Copy out each of the entries below word for word, leaving out the pictures.

───── Records to use ─────

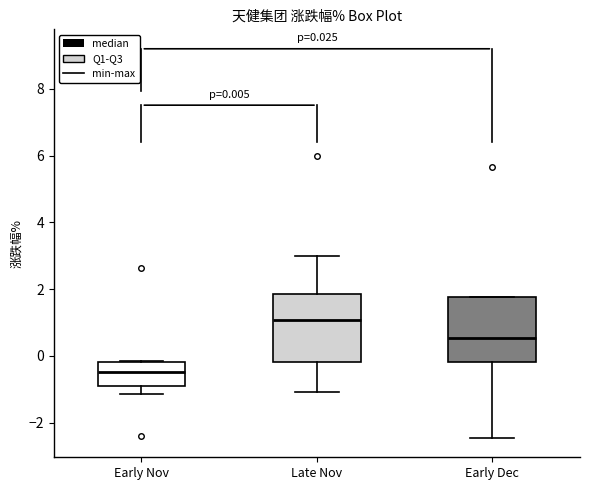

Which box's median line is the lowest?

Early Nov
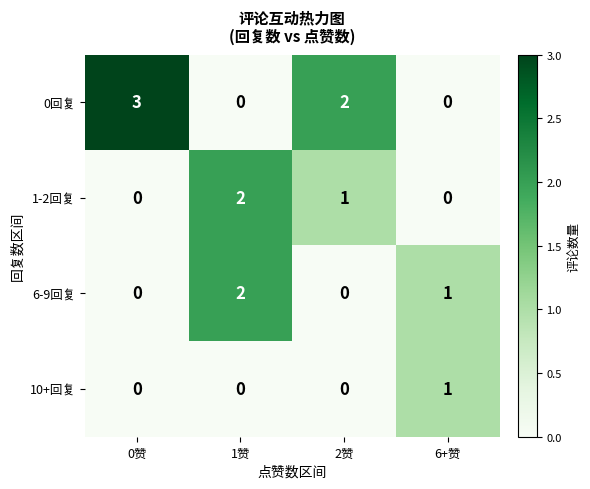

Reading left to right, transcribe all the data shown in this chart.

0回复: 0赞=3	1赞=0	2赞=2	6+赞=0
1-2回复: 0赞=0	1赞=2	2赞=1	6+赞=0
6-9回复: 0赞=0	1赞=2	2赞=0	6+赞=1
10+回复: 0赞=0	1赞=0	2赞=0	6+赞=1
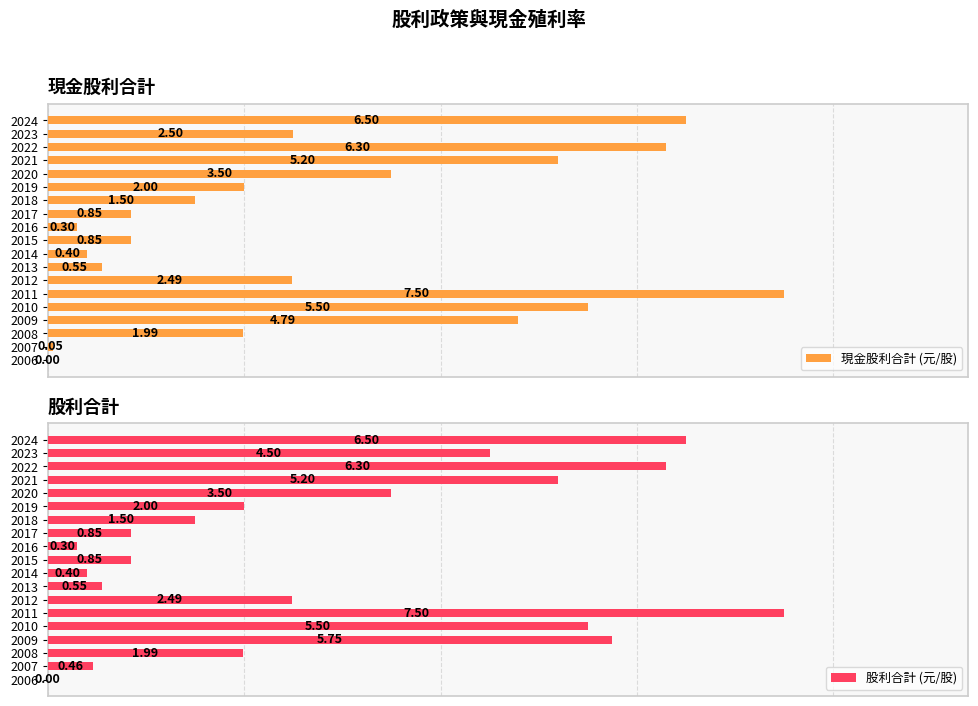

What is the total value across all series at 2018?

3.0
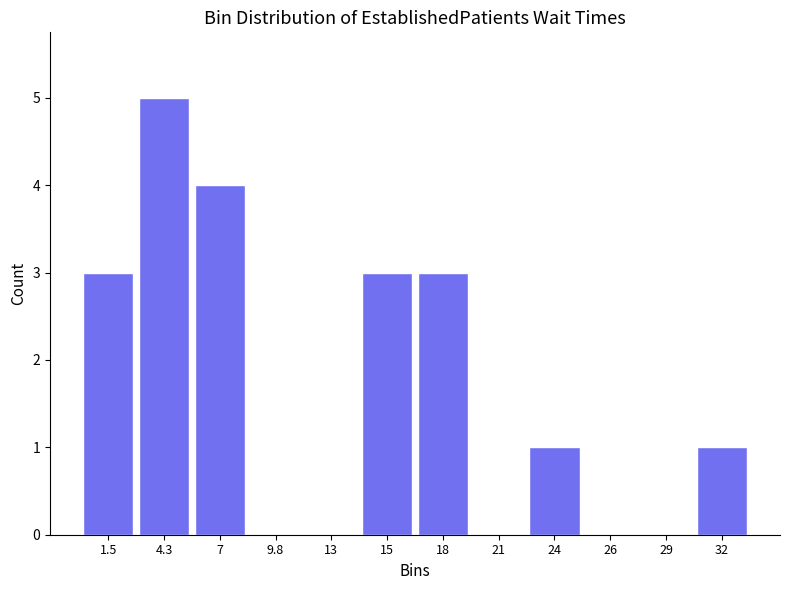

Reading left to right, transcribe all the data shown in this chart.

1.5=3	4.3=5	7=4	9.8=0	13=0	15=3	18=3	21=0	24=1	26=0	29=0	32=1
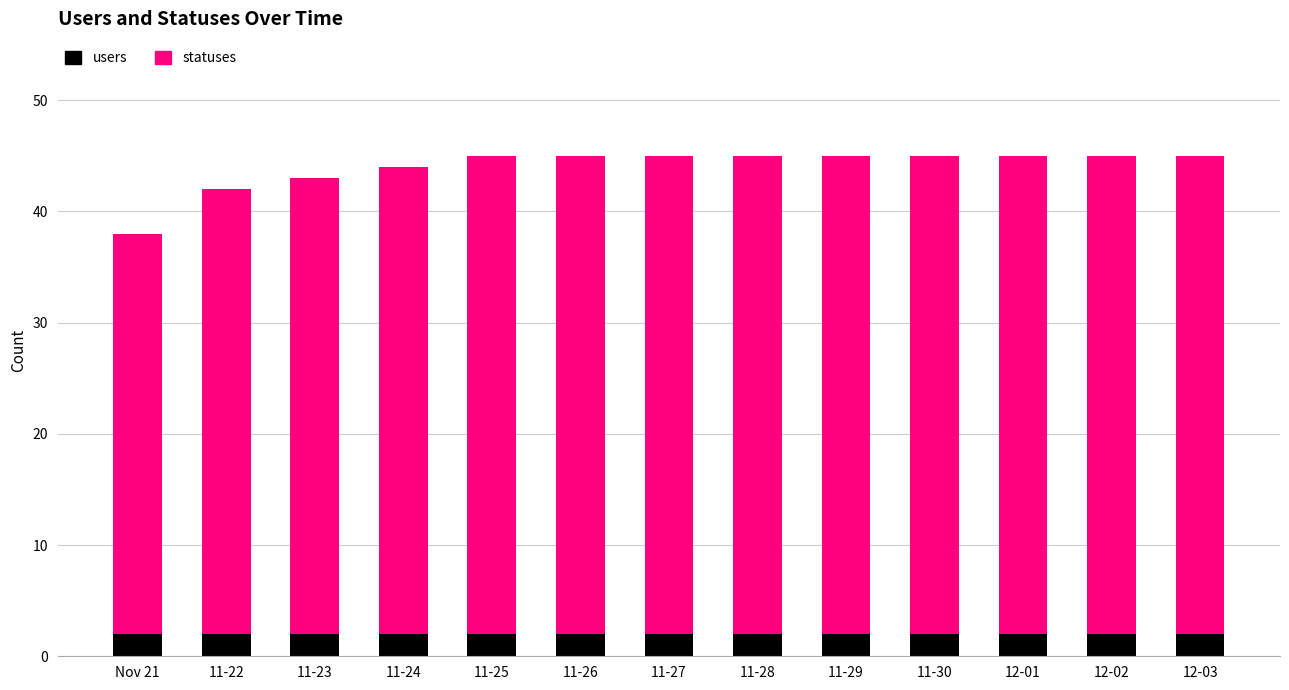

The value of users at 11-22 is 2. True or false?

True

─────

## Response to this exercise
Which box's median line is the lowest?

Early Nov

Reading left to right, transcribe all the data shown in this chart.

0回复: 0赞=3	1赞=0	2赞=2	6+赞=0
1-2回复: 0赞=0	1赞=2	2赞=1	6+赞=0
6-9回复: 0赞=0	1赞=2	2赞=0	6+赞=1
10+回复: 0赞=0	1赞=0	2赞=0	6+赞=1

What is the total value across all series at 2018?

3.0

Reading left to right, transcribe all the data shown in this chart.

1.5=3	4.3=5	7=4	9.8=0	13=0	15=3	18=3	21=0	24=1	26=0	29=0	32=1

The value of users at 11-22 is 2. True or false?

True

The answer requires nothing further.